LONDON (AFP) - The police chief at the 1989 Hillsborough stadium disaster admitted on Tuesday that his failure to close a tunnel was the "direct cause" of the deaths of 96 Liverpool supporters.
David Duckenfield had earlier told an inquest that it was his decision to open an exit gate that allowed fans to stream into two already packed pens at Sheffield Wednesday's Hillsborough ground, causing a fatal crush.
Asked by a lawyer representing Britain's Police Federation if the failure to close the tunnel leading to the pens had been the direct cause of the tragedy, Duckenfield replied: "Yes sir."

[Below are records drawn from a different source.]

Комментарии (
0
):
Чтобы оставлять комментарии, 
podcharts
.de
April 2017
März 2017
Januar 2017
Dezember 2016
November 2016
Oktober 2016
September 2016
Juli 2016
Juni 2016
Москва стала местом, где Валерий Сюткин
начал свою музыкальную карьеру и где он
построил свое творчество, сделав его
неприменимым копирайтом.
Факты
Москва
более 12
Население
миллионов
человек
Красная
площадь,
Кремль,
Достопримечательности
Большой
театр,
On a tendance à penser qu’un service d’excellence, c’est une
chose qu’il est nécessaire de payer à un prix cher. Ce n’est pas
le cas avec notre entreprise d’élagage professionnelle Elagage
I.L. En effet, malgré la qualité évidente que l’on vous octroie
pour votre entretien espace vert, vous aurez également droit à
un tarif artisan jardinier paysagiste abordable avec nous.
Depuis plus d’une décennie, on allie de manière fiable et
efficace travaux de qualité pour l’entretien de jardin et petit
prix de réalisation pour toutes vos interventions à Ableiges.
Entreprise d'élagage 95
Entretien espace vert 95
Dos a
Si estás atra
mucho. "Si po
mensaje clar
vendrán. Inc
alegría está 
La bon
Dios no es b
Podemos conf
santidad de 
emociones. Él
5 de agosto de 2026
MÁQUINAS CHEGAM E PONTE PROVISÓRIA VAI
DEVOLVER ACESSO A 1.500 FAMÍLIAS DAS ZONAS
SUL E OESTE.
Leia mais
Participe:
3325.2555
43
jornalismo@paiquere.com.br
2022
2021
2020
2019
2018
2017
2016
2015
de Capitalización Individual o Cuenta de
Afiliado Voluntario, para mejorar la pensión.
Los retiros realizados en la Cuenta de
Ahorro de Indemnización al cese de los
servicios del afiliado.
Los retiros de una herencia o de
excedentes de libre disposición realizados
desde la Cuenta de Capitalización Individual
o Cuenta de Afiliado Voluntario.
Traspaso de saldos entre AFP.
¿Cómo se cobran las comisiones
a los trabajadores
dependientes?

The tragedy, which occurred at the beginning of an FA Cup semi-final between Liverpool and Nottingham Forest in April 1989, was the worst sporting disaster in British history.
Duckenfield, 70 and now retired, was responding to questions from Paul Greaney QC during his sixth day of evidence at a purpose-built court in Warrington, northwest England.
Asked if it was true that he "froze" prior to giving the order to open the gate at the stadium's Leppings Lane End, Duckenfield replied: "Yes sir."
Pursuing his questioning, Greaney asked Duckenfield if closing the tunnel leading to the two pens would have "prevented the tragedy", to which the former police chief again replied: "Yes sir." Duckenfield admitted failing to recognise that there was a need to close the tunnel.
Greaney then stated: "That failure was the direct cause of the deaths of 96 persons in the Hillsborough tragedy." Duckenfield responded: "Yes sir."
Greaney also asked Duckenfield if he had been incompetent in his role on the day of the disaster.
Duckenfield answered: "I think it is a view some would agree with, sir."
The probe, which is made up of multiple inquests into the individual deaths, began in March 2014 and is expected to last until at least November.
The original coroner's verdicts were quashed in 2012 amid claims of a police cover-up, following a campaign by victims' families.